— Supplied information —
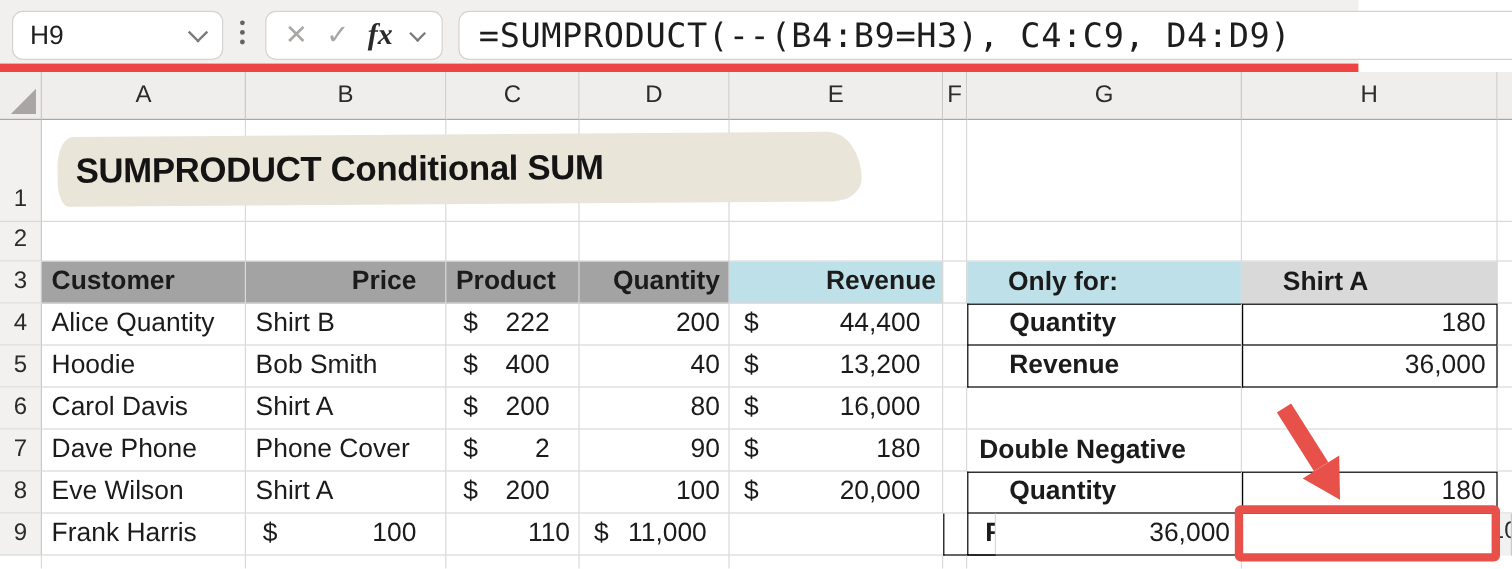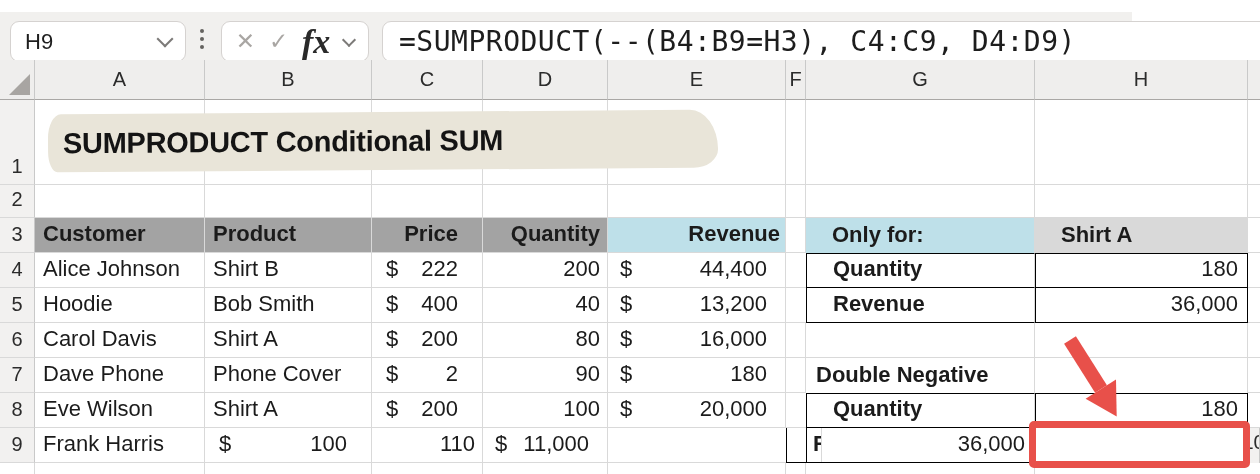--- a/index.html
+++ b/index.html
@@ -1,35 +1,35 @@
 <!DOCTYPE html>
 <html><head>
 <meta charset="utf-8">
 <style>
   html,body{margin:0;padding:0;}
   .stage{position:relative;width:1260px;height:474px;overflow:hidden;background:#fff;
          font-family:"Liberation Sans",sans-serif;}
 
   
-  .toolbar{position:absolute;left:0;top:12px;width:1132px;height:60px;background:#F1F0EE;
+  .toolbar{position:absolute;left:0;top:0;width:1132px;height:60px;background:#F1F0EE;
            border-bottom:7px solid #ef4444;box-sizing:border-box;}
   .namebox{position:absolute;left:10px;top:9px;width:176px;height:41px;background:#fff;
            border:1px solid #D5D2D0;border-radius:9px;display:flex;align-items:center;
            justify-content:space-between;padding:0 14px;box-sizing:border-box;
            font-size:22px;color:#1e1e1e;}
   .chev{width:10px;height:10px;border-right:2px solid #7c7a78;border-bottom:2px solid #7c7a78;
         transform:rotate(45deg);margin-top:-5px;}
   .dots{position:absolute;left:200px;top:17px;display:flex;flex-direction:column;gap:4px;}
   .dots i{width:4px;height:4px;border-radius:50%;background:#64625f;}
   .fxgroup{position:absolute;left:221px;top:9px;width:148px;height:41px;background:#fff;
            border:1px solid #D5D2D0;border-radius:9px;display:flex;align-items:center;
            justify-content:space-evenly;box-sizing:border-box;}
   .icx{font-size:23px;color:#A9A6A3;line-height:1;}
   .fx{font-family:"Liberation Serif",serif;font-style:italic;font-weight:700;
-      font-size:34px;color:#2a2a2a;line-height:1;}
+      font-size:25px;color:#2a2a2a;line-height:1;}
   .chev.sm{width:8px;height:8px;margin-top:-3px;}
   .fbar{position:absolute;left:382px;top:9px;width:890px;height:41px;background:#fff;
         border:1px solid #D5D2D0;border-radius:9px;display:flex;align-items:center;
         padding-left:16px;box-sizing:border-box;font-family:"DejaVu Sans Mono",monospace;
         font-size:28px;letter-spacing:.5px;color:#1d1d1d;white-space:pre;overflow:hidden;}
 
   
   .sheet{position:absolute;left:0;top:60px;width:1260px;height:414px;display:grid;
          grid-template-columns:35px 170px 167px 111px 125px 178px 20px 229px 213px 12px;
          grid-template-rows:40px 85px 33px 35px 35px 35px 35px 35px 35px 35px 11px;
@@ -45,21 +45,21 @@
       display:flex;align-items:flex-end;justify-content:center;padding-bottom:6px;
       font-size:20px;color:#2b2b2b;box-sizing:border-box;}
   .rh.stub{align-items:flex-start;padding-top:3px;padding-bottom:0;overflow:hidden;border-bottom:none;}
   .c{display:flex;align-items:flex-end;padding:0 8px 5px 8px;border-right:1px solid #D9D9D9;
      border-bottom:1px solid #D9D9D9;font-size:22px;color:#1b1b1b;white-space:nowrap;
      overflow:hidden;box-sizing:border-box;}
   .b{font-weight:700;}
   .pink{background:#a3a3a3;} .blue{background:#BEE0E9;} .gray{background:#D9D9D9;}
   .ar{justify-content:flex-end;}
   .acct{justify-content:space-between;}
-  .pl26{padding-left:26px;} .pl10{padding-left:10px;} .pl14{padding-left:14px;} .pl12{padding-left:12px;}
+  .pl26{padding-left:34px;} .pl10{padding-left:10px;} .pl14{padding-left:14px;} .pl12{padding-left:12px;}
   .pr24{padding-right:24px;} .pr18{padding-right:18px;} .pr5{padding-right:5px;} .pr9{padding-right:9px;} .pr7{padding-right:7px;}
   .kT{border-top:1px solid #000;} .kL{border-left:1px solid #000;}
   .kB{border-bottom:1px solid #000;} .kR{border-right:1px solid #000;}
   .nr{border-right:none;} .nb{border-bottom:none;}
 
   
   .hl{position:absolute;left:48px;top:112px;width:670px;height:58px;background:#E9E5D9;
       border-radius:14px 30px 26px 10px / 26px 42px 20px 22px;transform:rotate(-.4deg);
       display:flex;align-items:center;padding-left:15px;box-sizing:border-box;}
   .hl-title{font-size:29px;font-weight:700;letter-spacing:-.3px;color:#141414;white-space:nowrap;}
@@ -128,31 +128,31 @@
     <div class="c"></div>
     <div class="c"></div>
     <div class="c"></div>
     <div class="c"></div>
     <div class="c"></div>
     <div class="c"></div>
     <div class="c nr"></div>
 
     <div class="rh">3</div>
     <div class="c b pink">Customer</div>
+    <div class="c b pink ar pr24">Price</div>
     <div class="c b pink">Product</div>
-    <div class="c b pink ar pr24">Price</div>
     <div class="c b pink ar pr7">Quantity</div>
     <div class="c b blue ar pr5">Revenue</div>
     <div class="c"></div>
     <div class="c b blue pl26 nb">Only for:</div>
     <div class="c b gray pl26 nb">Shirt A</div>
     <div class="c nr"></div>
 
     <div class="rh">4</div>
-    <div class="c">Alice Johnson</div>
+    <div class="c">Alice Quantity</div>
     <div class="c">Shirt B</div>
     <div class="c acct pl14 pr24">
         <span>$</span>
         <span>222</span>
       </div>
     <div class="c ar pr7">200</div>
     <div class="c acct pl12 pr18">
         <span>$</span>
         <span>44,400</span>
       </div>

— How to complete this task —
Search the data above for the string "overflow" and report each line that holds it.

— Written response —
   .stage{position:relative;width:1260px;height:474px;overflow:hidden;background:#fff;
         font-size:28px;letter-spacing:.5px;color:#1d1d1d;white-space:pre;overflow:hidden;}
   .rh.stub{align-items:flex-start;padding-top:3px;padding-bottom:0;overflow:hidden;border-bottom:none;}
      overflow:hidden;box-sizing:border-box;}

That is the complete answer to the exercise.